Much of this was a reaction to an increasing feeling of disgust and alienation at the culture propagated in England’s universities and beyond, a culture that I had myself indulged in. Before I went to university, I believed that life there would be a non-stop party: booze, girls, no responsibilities, in other words, freedom. It was only after pursuing such a lifestyle that I quickly came to realise it did not bring satisfaction, but emptiness. Thus, I turned, and indeed was forced by the pandemic to turn, elsewhere for a sense of purpose.
Self-discipline lifted me out of the malaise of licentiousness for a time, but eventually it too ran dry as a source of meaning. At the far end of this way of life was not spiritual enlightenment, but an emptiness not unlike that which follows a life of hedonism. They are two sides of the same coin. They exist on the same continuum because both ultimately serve the same fallible master: the self. Neither gives the individual’s life any context. Man is still ultimately his own god, his own measure of what is right and wrong, and so he remains lost.
At this time, I encountered the ideas of Nietzsche, Evola, and other reactionary thinkers, whose writings offered a language of will, hierarchy, and transcendence that initially seemed to give metaphysical depth to what was otherwise a purely bodily discipline.
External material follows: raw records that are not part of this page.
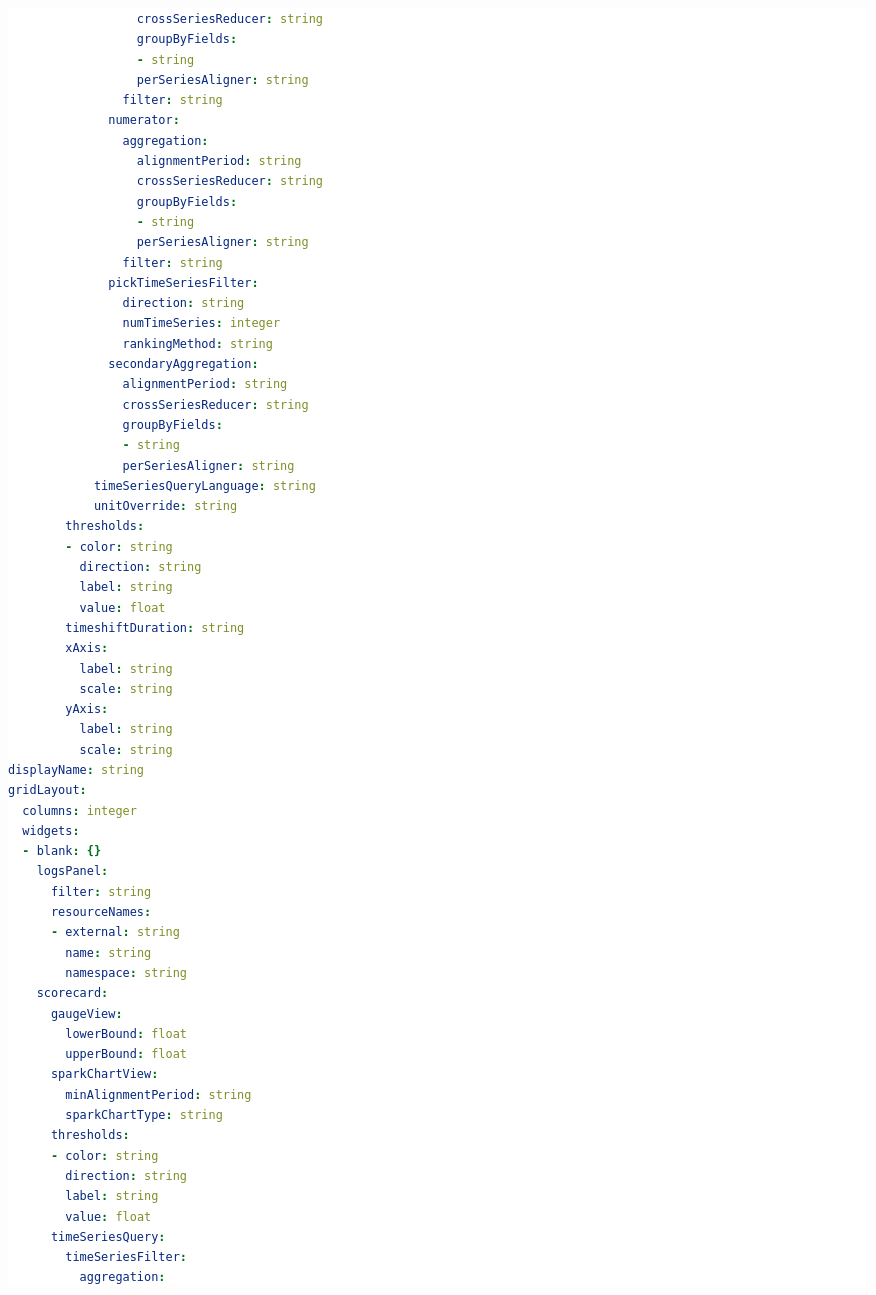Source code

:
```yaml
                  crossSeriesReducer: string
                  groupByFields:
                  - string
                  perSeriesAligner: string
                filter: string
              numerator:
                aggregation:
                  alignmentPeriod: string
                  crossSeriesReducer: string
                  groupByFields:
                  - string
                  perSeriesAligner: string
                filter: string
              pickTimeSeriesFilter:
                direction: string
                numTimeSeries: integer
                rankingMethod: string
              secondaryAggregation:
                alignmentPeriod: string
                crossSeriesReducer: string
                groupByFields:
                - string
                perSeriesAligner: string
            timeSeriesQueryLanguage: string
            unitOverride: string
        thresholds:
        - color: string
          direction: string
          label: string
          value: float
        timeshiftDuration: string
        xAxis:
          label: string
          scale: string
        yAxis:
          label: string
          scale: string
displayName: string
gridLayout:
  columns: integer
  widgets:
  - blank: {}
    logsPanel:
      filter: string
      resourceNames:
      - external: string
        name: string
        namespace: string
    scorecard:
      gaugeView:
        lowerBound: float
        upperBound: float
      sparkChartView:
        minAlignmentPeriod: string
        sparkChartType: string
      thresholds:
      - color: string
        direction: string
        label: string
        value: float
      timeSeriesQuery:
        timeSeriesFilter:
          aggregation:
```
I began slipping towards a nihilistic conception of meaning grounded in power and self-overcoming, a vision that rejected bourgeois comfort and liberal mediocrity, but which was still ultimately godless. Not long after, by the grace of God, I had my first glimpse of Jesus Christ at a Latin Mass I attended with some Catholic friends. Eighteen months later, I now understand what it was I was truly pursuing in my lifestyle of self-denial: not mere “self-improvement”, but a relationship with my Father.
In those years, I was unconsciously living out some approximation of a Catholic life, but without the context that the faith provides. My habits were typological. Just as the Old Testament contains shadows of what was to be fulfilled in Christ, so my lowly attempts at discipline and self-denial prefigured the form of the Christian life, but not its substance. Where once I lit a scented candle, practised breathwork, and meditated, today I burn incense and pray the Rosary. The form is similar. What has changed is the object of worship.
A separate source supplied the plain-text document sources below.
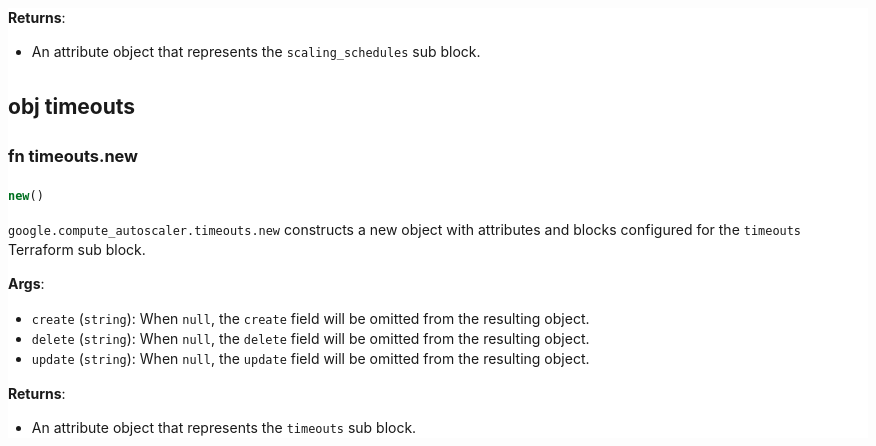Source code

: **Returns**:
  - An attribute object that represents the `scaling_schedules` sub block.


## obj timeouts



### fn timeouts.new

```ts
new()
```


`google.compute_autoscaler.timeouts.new` constructs a new object with attributes and blocks configured for the `timeouts`
Terraform sub block.



**Args**:
  - `create` (`string`):  When `null`, the `create` field will be omitted from the resulting object.
  - `delete` (`string`):  When `null`, the `delete` field will be omitted from the resulting object.
  - `update` (`string`):  When `null`, the `update` field will be omitted from the resulting object.

**Returns**:
  - An attribute object that represents the `timeouts` sub block.

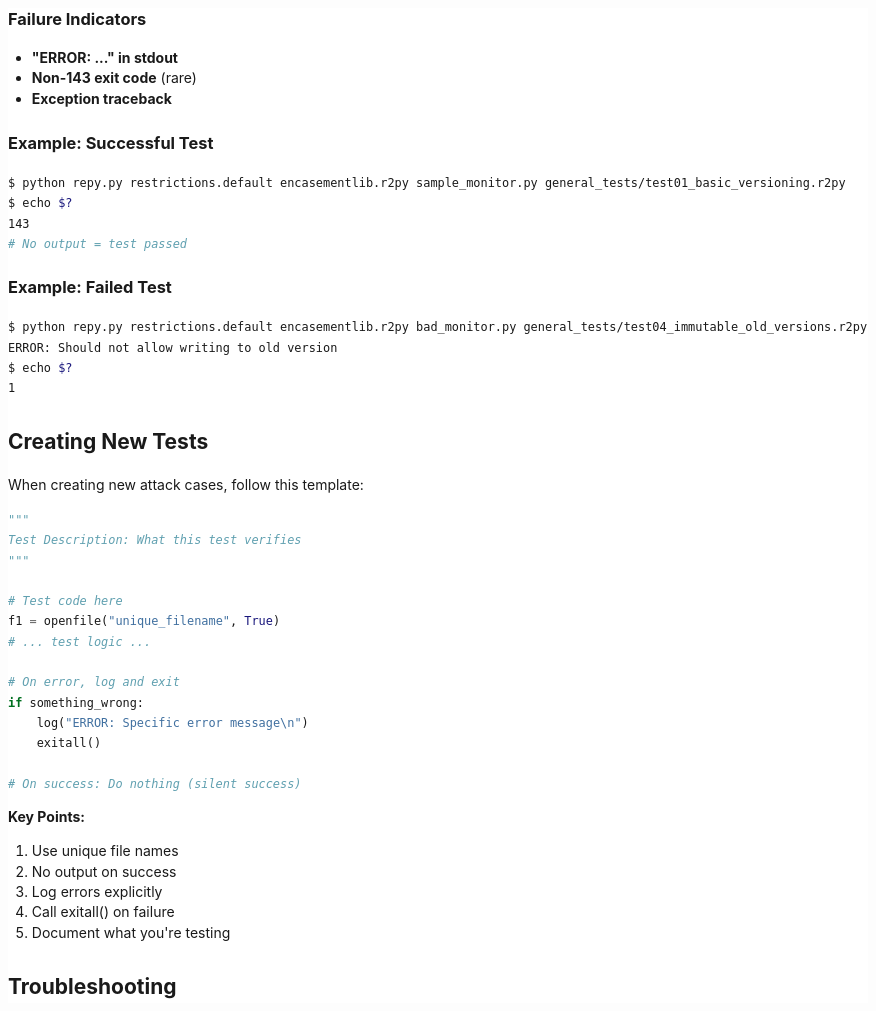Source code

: ### Failure Indicators
- **"ERROR: ..." in stdout**
- **Non-143 exit code** (rare)
- **Exception traceback**

### Example: Successful Test
```bash
$ python repy.py restrictions.default encasementlib.r2py sample_monitor.py general_tests/test01_basic_versioning.r2py
$ echo $?
143
# No output = test passed
```

### Example: Failed Test
```bash
$ python repy.py restrictions.default encasementlib.r2py bad_monitor.py general_tests/test04_immutable_old_versions.r2py
ERROR: Should not allow writing to old version
$ echo $?
1
```

## Creating New Tests

When creating new attack cases, follow this template:

```python
"""
Test Description: What this test verifies
"""

# Test code here
f1 = openfile("unique_filename", True)
# ... test logic ...

# On error, log and exit
if something_wrong:
    log("ERROR: Specific error message\n")
    exitall()

# On success: Do nothing (silent success)
```

**Key Points:**
1. Use unique file names
2. No output on success
3. Log errors explicitly
4. Call exitall() on failure
5. Document what you're testing

## Troubleshooting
What I have experienced in my own life is now being played out at scale in the choices of young people across the country as we move into this new year. The turn towards gratitude, reflection, fasting, abstinence, and bodily discipline is not accidental, nor is it meaningless. These are not arbitrary “wellness hacks”, but the ancient grammar of Catholic life, re-emerging organically in a culture that has forgotten and derided the Faith itself. Gen Z is, in effect, recovering the form of asceticism before recovering its meaning. Where the culture failed to give us any real moral education, we are learning in our own lives that human existence must be ordered towards sacrifice, that comfort, indulgence, and self-expression cannot be our highest goods, and that self-mastery is a prerequisite for true freedom, as against the false freedom peddled by the liberal mainstream.
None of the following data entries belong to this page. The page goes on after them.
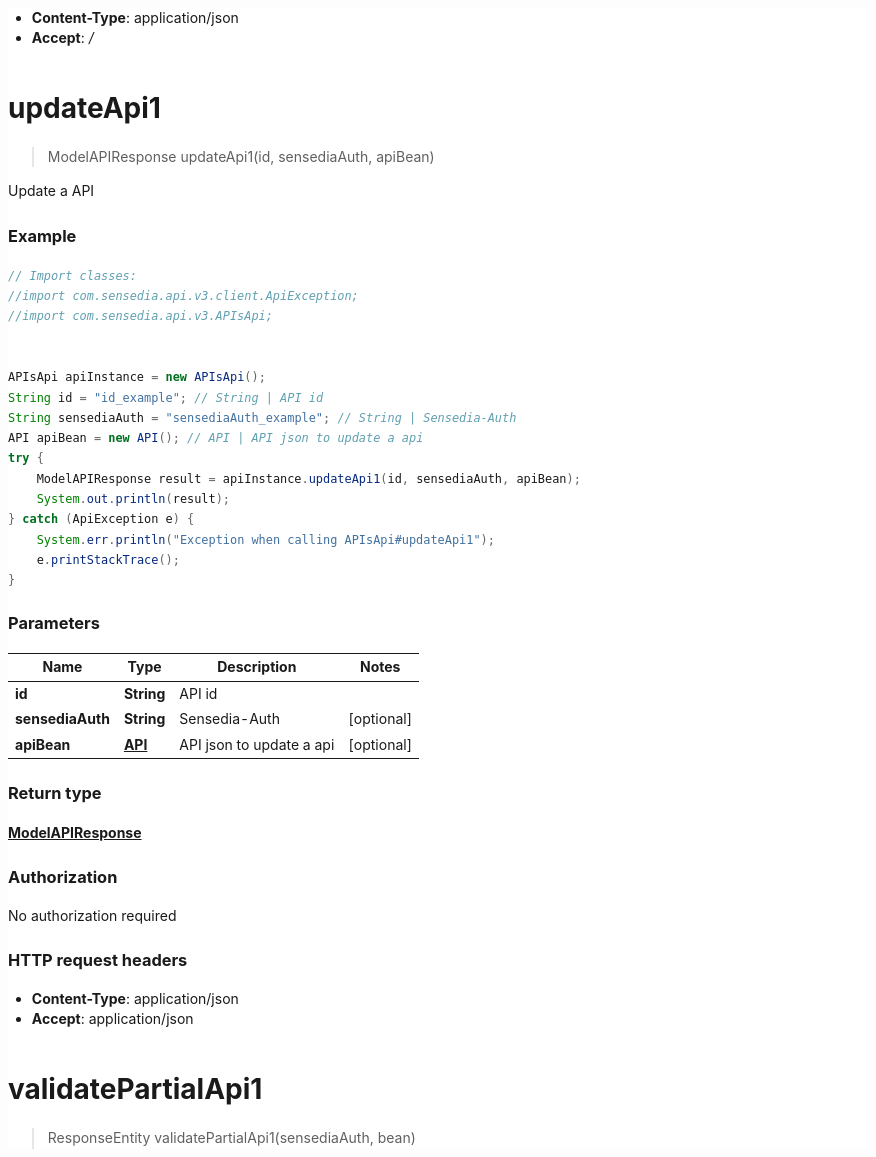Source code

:  - **Content-Type**: application/json
 - **Accept**: */*

<a name="updateApi1"></a>
# **updateApi1**
> ModelAPIResponse updateApi1(id, sensediaAuth, apiBean)

Update a API

### Example
```java
// Import classes:
//import com.sensedia.api.v3.client.ApiException;
//import com.sensedia.api.v3.APIsApi;


APIsApi apiInstance = new APIsApi();
String id = "id_example"; // String | API id
String sensediaAuth = "sensediaAuth_example"; // String | Sensedia-Auth
API apiBean = new API(); // API | API json to update a api
try {
    ModelAPIResponse result = apiInstance.updateApi1(id, sensediaAuth, apiBean);
    System.out.println(result);
} catch (ApiException e) {
    System.err.println("Exception when calling APIsApi#updateApi1");
    e.printStackTrace();
}
```

### Parameters

Name | Type | Description  | Notes
------------- | ------------- | ------------- | -------------
 **id** | **String**| API id |
 **sensediaAuth** | **String**| Sensedia-Auth | [optional]
 **apiBean** | [**API**](API.md)| API json to update a api | [optional]

### Return type

[**ModelAPIResponse**](ModelAPIResponse.md)

### Authorization

No authorization required

### HTTP request headers

 - **Content-Type**: application/json
 - **Accept**: application/json

<a name="validatePartialApi1"></a>
# **validatePartialApi1**
> ResponseEntity validatePartialApi1(sensediaAuth, bean)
Yet these habits cannot sustain and nourish the soul on their own. Without God, this way of life remains unstable, forever in danger of collapsing back into either pride or despair. In the end, the disciplines now being rediscovered by the young will only find their true meaning when they are situated in their proper place and ordered towards their proper object: not the worship of the self, but the worship of God.